Copy each entry below verbatim. Skip the pictures.
:::::
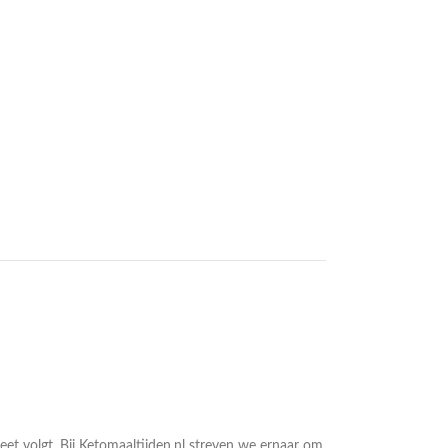
eet volgt. Bij Ketomaaltijden.nl streven we ernaar om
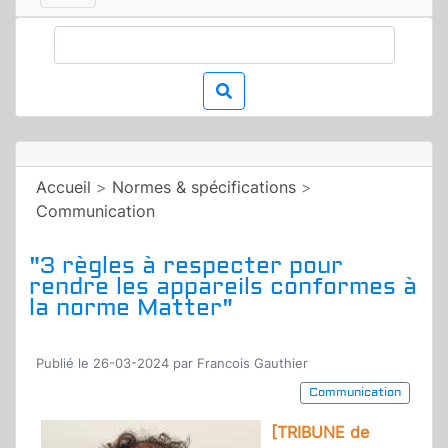
Accueil
>
Normes & spécifications
>
Communication
"3 règles à respecter pour
rendre les appareils conformes à
la norme Matter"
Publié le 26-03-2024 par Francois Gauthier
Communication
[TRIBUNE de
:::::
YOUR RESPONSE ::
eet volgt. Bij Ketomaaltijden.nl streven we ernaar om
Accueil
>
Normes & spécifications
>
Communication
"3 règles à respecter pour
rendre les appareils conformes à
la norme Matter"
Publié le 26-03-2024 par Francois Gauthier
Communication
[TRIBUNE de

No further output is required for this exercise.